>> START RECORDS FOR PROCESSING

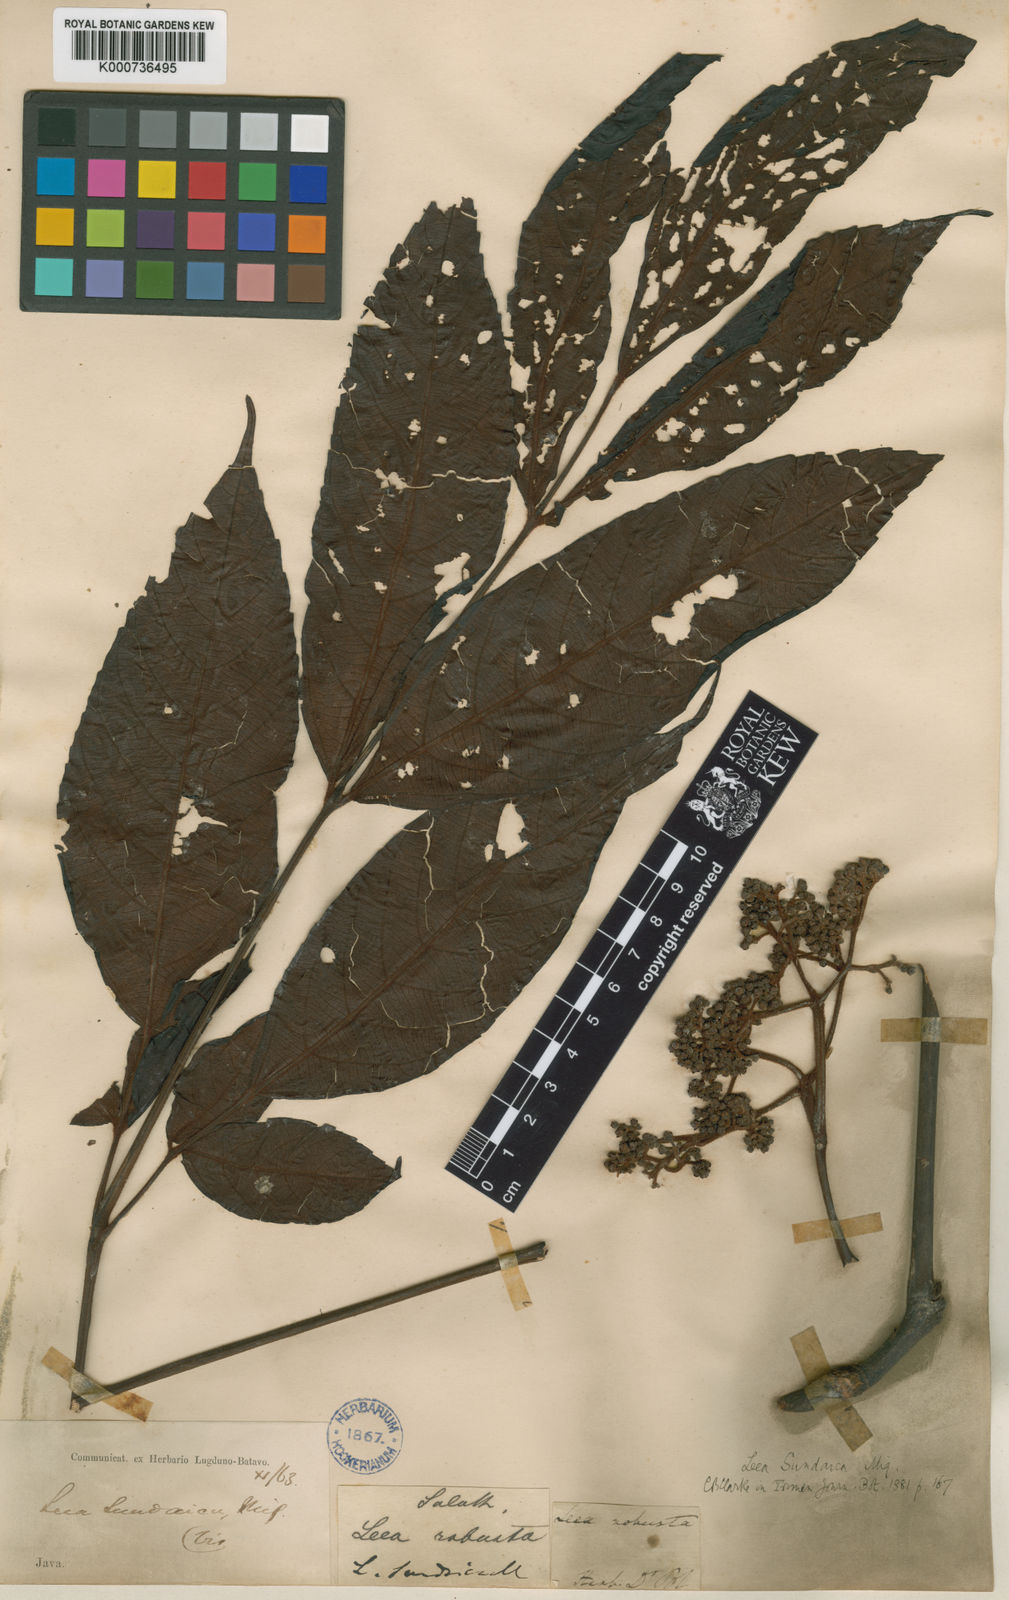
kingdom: Plantae
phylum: Tracheophyta
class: Magnoliopsida
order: Vitales
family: Vitaceae
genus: Leea
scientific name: Leea indica
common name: Bandicoot-berry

>> END RECORDS FOR PROCESSING

== TASK STATEMENT ==
Reproduce the lines of the entries starting with the line that contains "phylum: Tracheophyta" and continuing through the last line of the entries, replacing "common name" with "vernacular name" and leaving all else unchanged.

== COMPLETED TASK ==
phylum: Tracheophyta
class: Magnoliopsida
order: Vitales
family: Vitaceae
genus: Leea
scientific name: Leea indica
vernacular name: Bandicoot-berry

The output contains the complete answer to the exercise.